The record clearly shows that plaintiff is an intelligent person. She has a high school education and was employed as a secretary for an engineering firm. The letters she composed on her computer demonstrate that she knew exactly what she was doing when she drafted the final settlement proposal on the day before this was elevated to the formality of a stipulation and when she sent letters to defendant and his attorney as she carried out the terms of the stipulation. None of this is consistent with her late-blooming claim that she was under the influence of medication when she made the stipulation.
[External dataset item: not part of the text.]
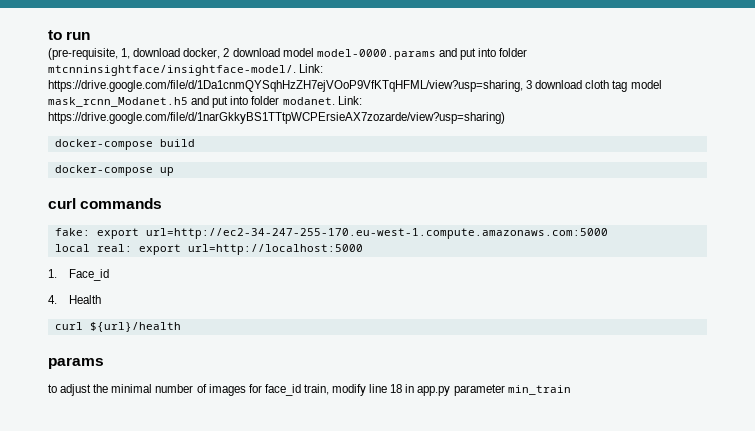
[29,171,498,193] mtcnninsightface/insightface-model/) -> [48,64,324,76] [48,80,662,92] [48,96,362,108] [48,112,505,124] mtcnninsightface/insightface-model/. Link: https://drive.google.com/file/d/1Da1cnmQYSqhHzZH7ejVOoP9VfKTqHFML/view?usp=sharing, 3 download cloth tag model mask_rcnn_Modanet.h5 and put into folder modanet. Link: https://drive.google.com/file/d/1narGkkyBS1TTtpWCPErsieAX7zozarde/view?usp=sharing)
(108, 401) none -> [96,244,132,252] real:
Finally, she testified, again for the first time at the end of the hearing in July 2000, that at the very time the trial judge was asking her in October 1998 whether she heard the stipulation and whether she agreed to it that she "was standing there very upset, crying, just going along with." She said, on direct examination by her counsel:
... all I recall was standing there shaking and crying and David [defendant's counsel] was reading stuff to the court and I had my head down, and I just, you know, shook my head "yes."
Then, on cross-examination when asked whether she heard the stipulation and agreed to it, she said:
My testimony is yes, I stood there. Yes, I was on Medication. Yes, I was crying. Yes, I was upset. Whoever was in this courtroom could see that.
The transcript of the hearing on October 15, 1998 does not support this testimony. Surely, if plaintiff had been so obviously distraught and upset as she said in July 2000, the trial court would not have accepted her stipulation. This uncorroborated testimony is so manifestly exaggerated and unreliable that it hardly supports the conclusion that she was incompetent or incapable of making the stipulation.
Accordingly, the judgment appealed from is reversed and set aside. Plaintiff's rule to enforce the purported July 1998 settlement is dismissed. There is judgment in favor of defendant, Sammy Clark Germany, and against plaintiff, Nancy H. Autin-Germany, recognizing and enforcing the settlement made by stipulation on October 15, 1998. All costs of these proceedings are assessed against plaintiff, Autin-Germany. The case is remanded to the trial court for enforcement and execution of this judgment.
REVERSED AND REMANDED.
NOTES
[1] The terms of the typed settlement, dated October 14, 1998, differed in the following ways relevant here from the terms of the transaction or compromise read in court: (1) the jewelry was not individualized; (2) there was no delivery date specified for the jewelry; (3) there was no mention of the transfer of the title and accoutrements of the car; (4) the time specified for her use of the vehicle was 30-45 days; and (5) there was no mention that Ms. Autin-Germany had to immediately list the house for sale or that she had to sign a promissory note, payable within one year and secured by a second mortgage on the home.